Likewise you should have no real concerns about fertility once you’ve completed treatment. Again, if you had a healthy sperm count before cancer, thanks to the remaining testicle, you will again.

Think of it in terms of Paul Simon. Part of a great duo and when they split you thought “There’s no way this one guy can match their success alone”. But he did it, no problem.

The biggest concern for fertility while battling cancer is if you need chemotherapy. This may damage reproductive ability. Sometimes only for a time, other times more permanently. So it’s often suggested before starting treatment that a sperm sample to be frozen in case we wish to start a family later on.

It’s not unheard of for there to be a temporary drop in libido after a testicle is removed. But this shouldn’t last. It’s just while your system readjusts to its new setup.

After surgery guys will likely be too tender for all that anyway. But by the time the swelling and bruises has gone down, they’ll be the only things going in that direction.
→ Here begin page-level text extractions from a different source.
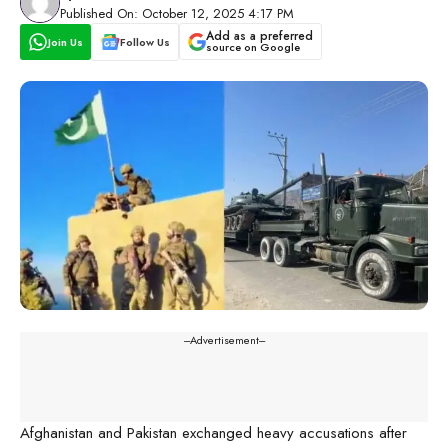
Published On: October 12, 2025 4:17 PM
Add as a preferred
Join Us
Follow Us
source on Google
---Advertisement---
Afghanistan and Pakistan exchanged heavy accusations after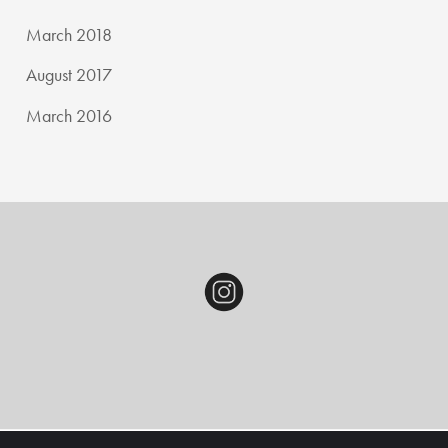
March 2018
August 2017
March 2016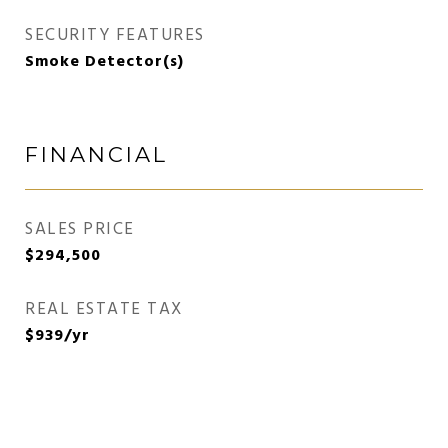
SECURITY FEATURES
Smoke Detector(s)
FINANCIAL
SALES PRICE
$294,500
REAL ESTATE TAX
$939/yr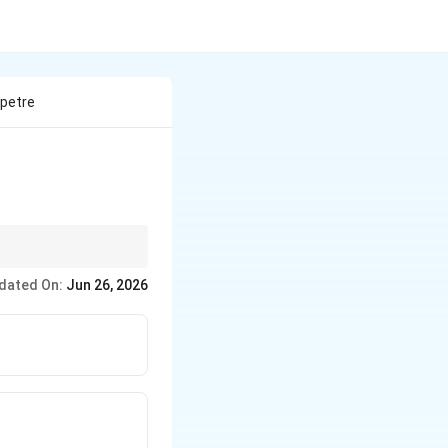
tpetre
dated On:
Jun 26, 2026
tpetre}
tpetre}
 \text{Washing soda}
ng powder}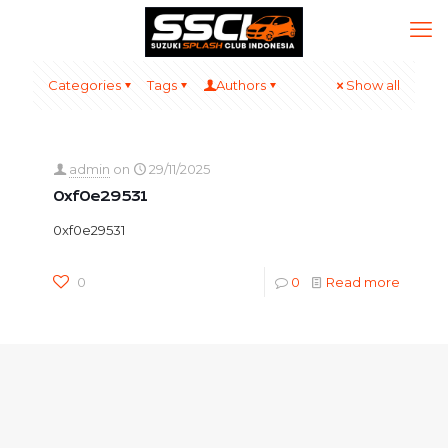
Categories
Tags
Authors
Show all
admin
on
29/11/2025
0xf0e29531
0xf0e29531
0
0
Read more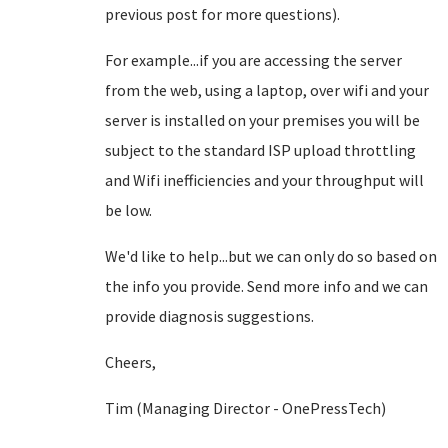
previous post for more questions).
For example...if you are accessing the server
from the web, using a laptop, over wifi and your
server is installed on your premises you will be
subject to the standard ISP upload throttling
and Wifi inefficiencies and your throughput will
be low.
We'd like to help...but we can only do so based on
the info you provide. Send more info and we can
provide diagnosis suggestions.
Cheers,
Tim (Managing Director - OnePressTech)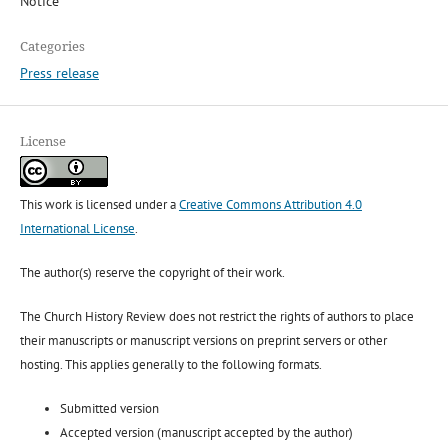
Notice
Categories
Press release
License
This work is licensed under a
Creative Commons Attribution 4.0
International License
.
The author(s) reserve the copyright of their work.
The Church History Review does not restrict the rights of authors to place
their manuscripts or manuscript versions on preprint servers or other
hosting. This applies generally to the following formats.
Submitted version
Accepted version (manuscript accepted by the author)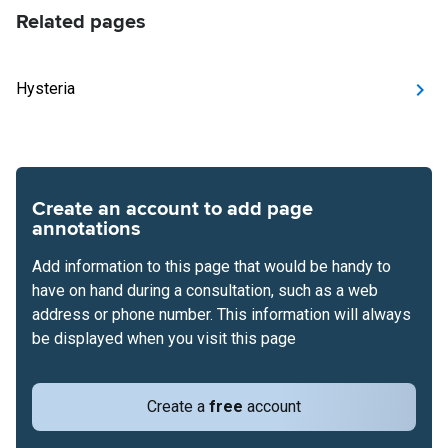
Related pages
Hysteria
Create an account to add page
annotations
Add information to this page that would be handy to
have on hand during a consultation, such as a web
address or phone number. This information will always
be displayed when you visit this page
Create a
free
account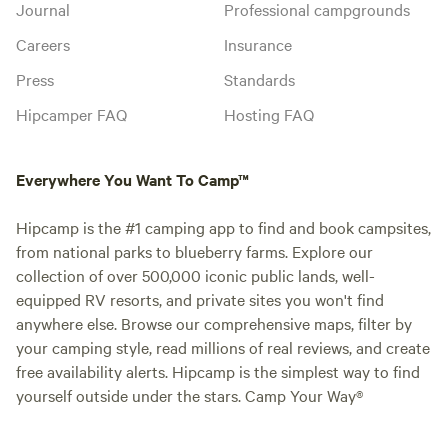
Journal
Professional campgrounds
Careers
Insurance
Press
Standards
Hipcamper FAQ
Hosting FAQ
Everywhere You Want To Camp™
Hipcamp is the #1 camping app to find and book campsites,
from national parks to blueberry farms. Explore our
collection of over 500,000 iconic public lands, well-
equipped RV resorts, and private sites you won't find
anywhere else. Browse our comprehensive maps, filter by
your camping style, read millions of real reviews, and create
free availability alerts. Hipcamp is the simplest way to find
yourself outside under the stars. Camp Your Way®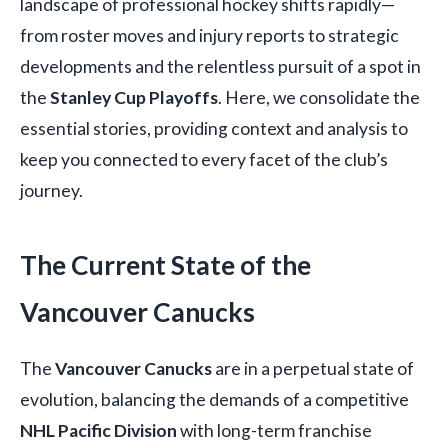
landscape of professional hockey shifts rapidly—
from roster moves and injury reports to strategic
developments and the relentless pursuit of a spot in
the
Stanley Cup Playoffs
. Here, we consolidate the
essential stories, providing context and analysis to
keep you connected to every facet of the club’s
journey.
The Current State of the
Vancouver Canucks
The
Vancouver Canucks
are in a perpetual state of
evolution, balancing the demands of a competitive
NHL Pacific Division
with long-term franchise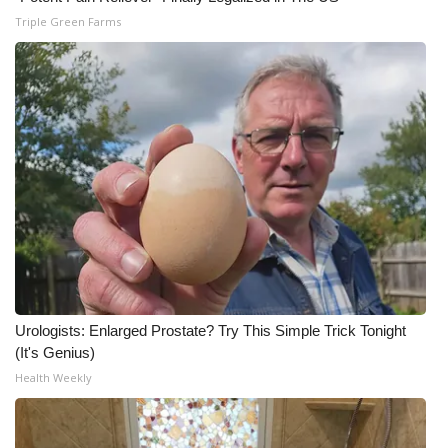
Triple Green Farms
Urologists: Enlarged Prostate? Try This Simple Trick Tonight
(It's Genius)
Health Weekly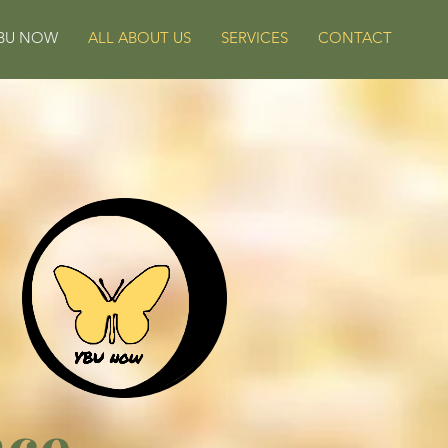
BU NOW
ALL ABOUT US
SERVICES
CONTACT
nce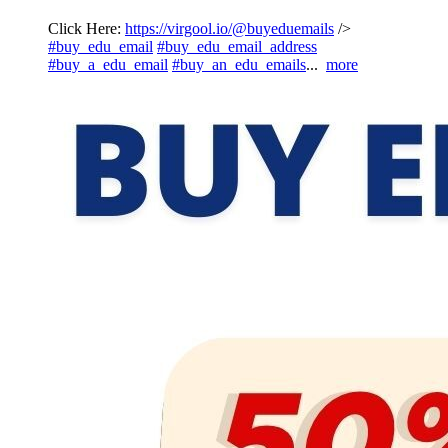
Click Here:
https://virgool.io/@buyeduemails
/>
#buy_edu_email
#buy_edu_email_address
#buy_a_edu_email
#buy_an_edu_emails
...
more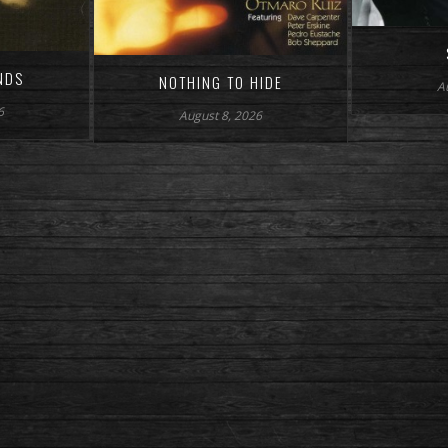
NDS
NOTHING TO HIDE
A
6
August 8, 2026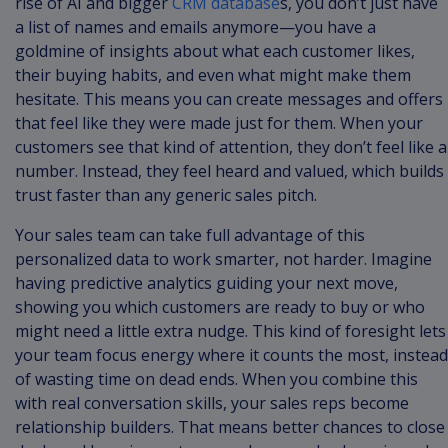
rise of AI and bigger
CRM database
s, you don’t just have
a list of names and emails anymore—you have a
goldmine of insights about what each customer likes,
their buying habits, and even what might make them
hesitate. This means you can create messages and offers
that feel like they were made just for them. When your
customers see that kind of attention, they don’t feel like a
number. Instead, they feel heard and valued, which builds
trust faster than any generic sales pitch.
Your sales team can take full advantage of this
personalized data to work smarter, not harder. Imagine
having predictive analytics guiding your next move,
showing you which customers are ready to buy or who
might need a little extra nudge. This kind of foresight lets
your team focus energy where it counts the most, instead
of wasting time on dead ends. When you combine this
with real conversation skills, your sales reps become
relationship builders. That means better chances to close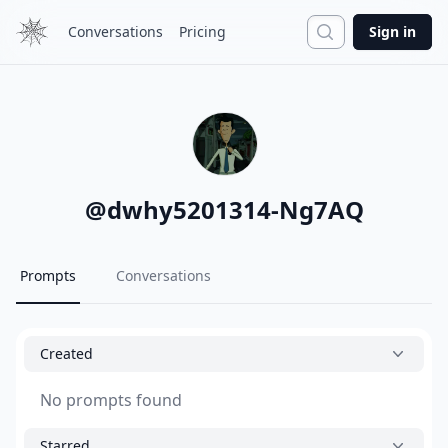
Search
Conversations
Pricing
Sign in
@
dwhy5201314-Ng7AQ
Prompts
Conversations
Created
No prompts found
Starred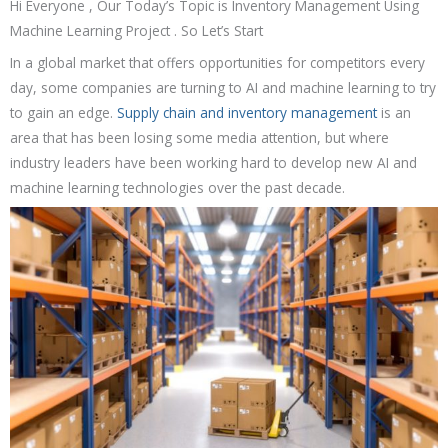
Hi Everyone , Our Today’s Topic is Inventory Management Using
Machine Learning Project . So Let’s Start
In a global market that offers opportunities for competitors every
day, some companies are turning to AI and machine learning to try
to gain an edge.
Supply chain and inventory management
is an
area that has been losing some media attention, but where
industry leaders have been working hard to develop new AI and
machine learning technologies over the past decade.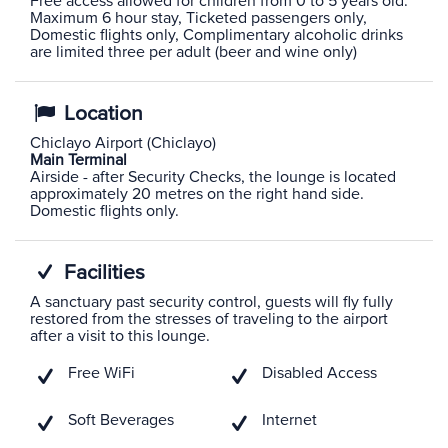
Free access allowed for children from 0 to 5 years old.
Maximum 6 hour stay, Ticketed passengers only,
Domestic flights only, Complimentary alcoholic drinks
are limited three per adult (beer and wine only)
Location
Chiclayo Airport (Chiclayo)
Main Terminal
Airside - after Security Checks, the lounge is located
approximately 20 metres on the right hand side.
Domestic flights only.
Facilities
A sanctuary past security control, guests will fly fully
restored from the stresses of traveling to the airport
after a visit to this lounge.
Free WiFi
Disabled Access
Soft Beverages
Internet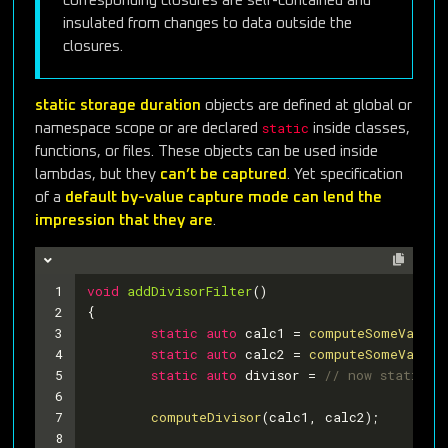
corresponding closures are self-contained and
insulated from changes to data outside the
closures.
static storage duration
objects are defined at global or
static
namespace scope or are declared
inside classes,
functions, or files. These objects can be used inside
lambdas, but they
can’t be captured
. Yet specification
of a
default by-value capture mode can lend the
impression that they are
.
1
void
addDivisorFilter
()
2
{
3
static
auto
 calc1 = 
computeSomeValue1
4
static
auto
 calc2 = 
computeSomeValue2
5
static
auto
 divisor = 
// now static
6
7
computeDivisor
(calc1, calc2);
8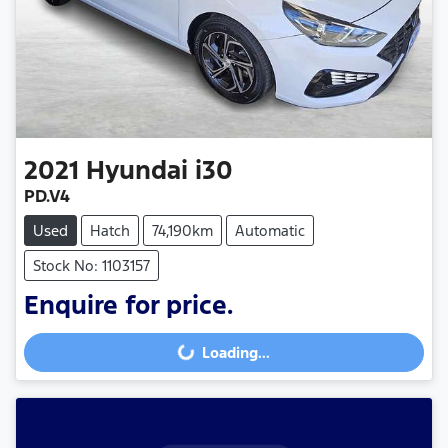
2021
Hyundai
i30
PD.V4
Used
Hatch
74,190km
Automatic
Stock No: 1103157
Enquire for price.
Loading...
Loading...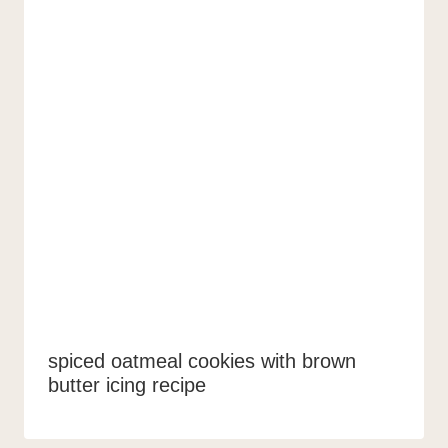
spiced oatmeal cookies with brown
butter icing recipe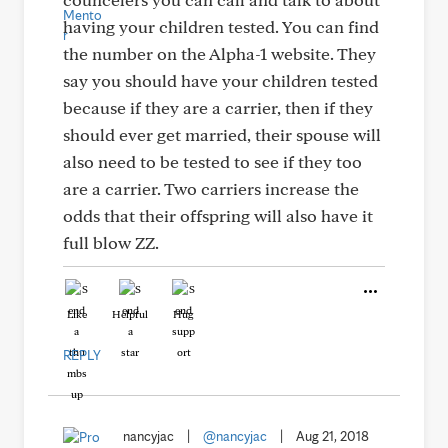
having your children tested. You can find
the number on the Alpha-1 website. They
say you should have your children tested
because if they are a carrier, then if they
should ever get married, their spouse will
also need to be tested to see if they too
are a carrier. Two carriers increase the
odds that their offspring will also have it
full blow ZZ.
Like
Helpful
Hug
REPLY
nancyjac
|
@nancyjac
|
Aug 21, 2018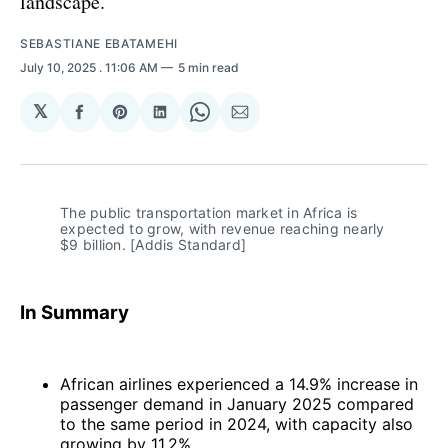
landscape.
SEBASTIANE EBATAMEHI
July 10, 2025
. 11:06 AM
5 min read
𝕏
Share
Share
Share
Share
Share
on
on
on
on
via
Facebook
Pinterest
LinkedIn
WhatsApp
Email
The public transportation market in Africa is 
expected to grow, with revenue reaching nearly 
$9 billion. [Addis Standard]
In Summary
African airlines experienced a 14.9% increase in
passenger demand in January 2025 compared
to the same period in 2024, with capacity also
growing by 11.2%.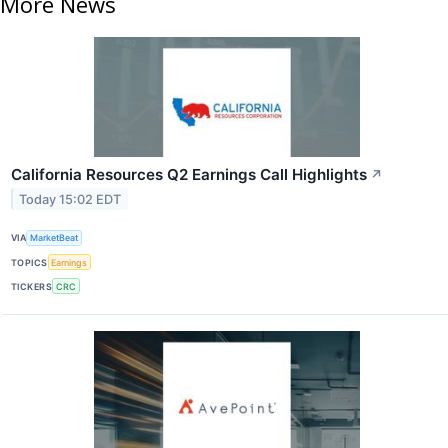
More News
California Resources Q2 Earnings Call Highlights
↗
Today 15:02 EDT
VIA
MarketBeat
TOPICS
Earnings
TICKERS
CRC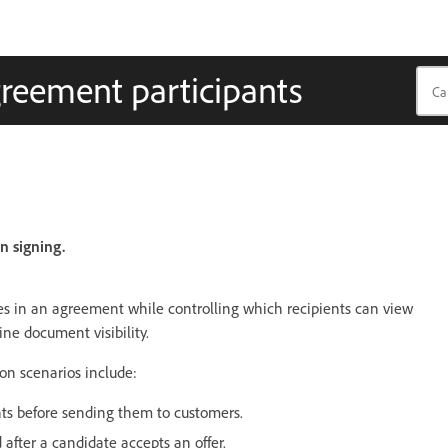
greement participants
n signing.
iles in an agreement while controlling which recipients can view
ine document visibility.
on scenarios include:
ts before sending them to customers.
after a candidate accepts an offer.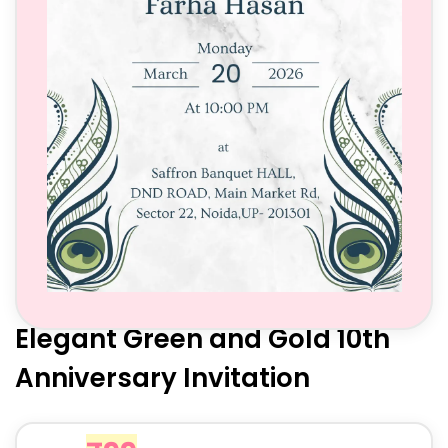
Elegant Green and Gold 10th
Anniversary Invitation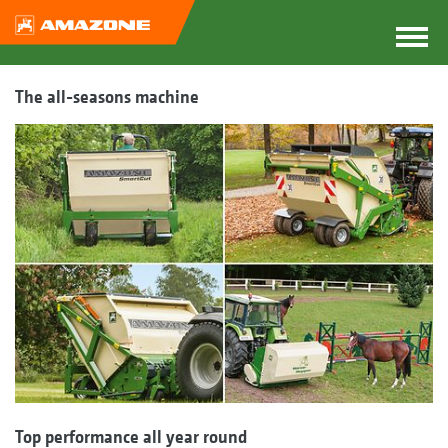
The all-seasons machine
Top performance all year round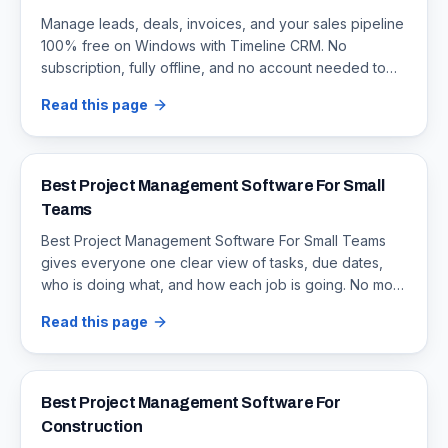
Manage leads, deals, invoices, and your sales pipeline
100% free on Windows with Timeline CRM. No
subscription, fully offline, and no account needed to
download.
Read this page
Best Project Management Software For Small
Teams
Best Project Management Software For Small Teams
gives everyone one clear view of tasks, due dates,
who is doing what, and how each job is going. No more
missed updates or arguing over which file is current.
Read this page
Best Project Management Software For
Construction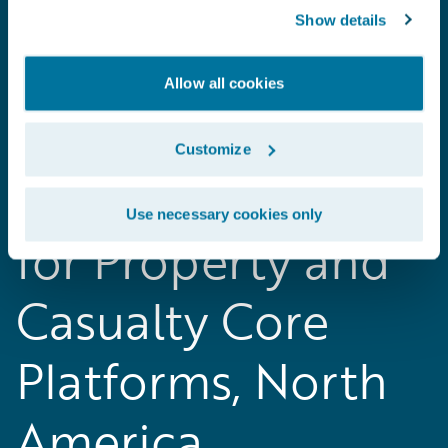
Show details
Allow all cookies
2018 Gartner
Customize
Magic Quadrant
Use necessary cookies only
for Property and
Casualty Core
Platforms, North
America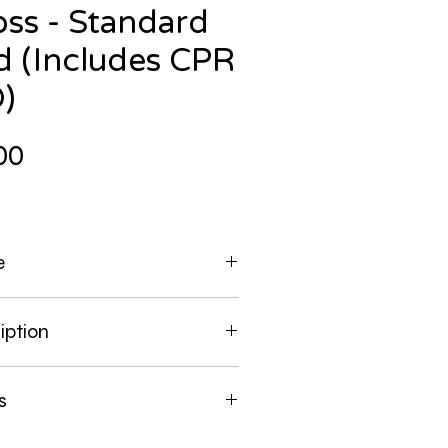
ss - Standard
id (Includes CPR
)
Price
00
e
 the Course near you.
iption
you are directed to, enter
to find a course near you.
 a MINIMUM of Standard First Aid and
s
ds on portion.
 alloted regardless of course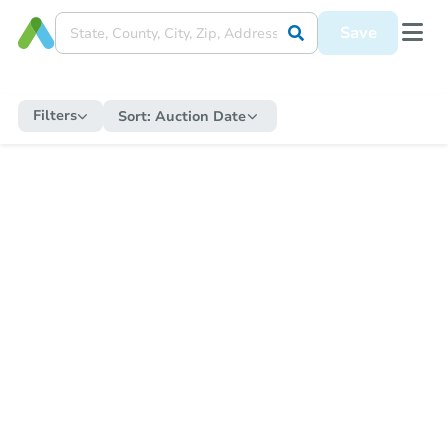
Save
Filters
Sort:
Auction Date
Worth mentioning here if we’re worried about how things look post-op we can opt for a silicone prosthetic

Check up from the neck up & waist down

Don’t get us wrong, just because it won’t affect fertility or hormone output, doesn’t mean it’s an easy thing to come to terms with.

Any big changes in what we’ve been use to can take an emotional toll, no matter how much we’re reassured. That’s why if we’re struggling to deal with our new situation it’s a good idea to talk to your doctor or a counsellor.

As with any cancer though, the quicker it’s caught, the better the outlook. The simplest way to ensure this happens is to take every baseball umpires advice – PLAY BALL(s). A quick check takes no time at all. (Anymore than 5 minutes and you’re offically just playing with yourselves lads.)

The best time to check is after a shower or a bath when skin is at its loosest. Healthy testicles should be smooth and firm so feel for any hard lumps. Also, our testicles are tender (we’ve all learned that the hard way) but shouldn’t be sore to the touch. It’s good idea to weigh each gently in the palm of your hand as a big difference (slight variation is normal) in size or weight is another red flag.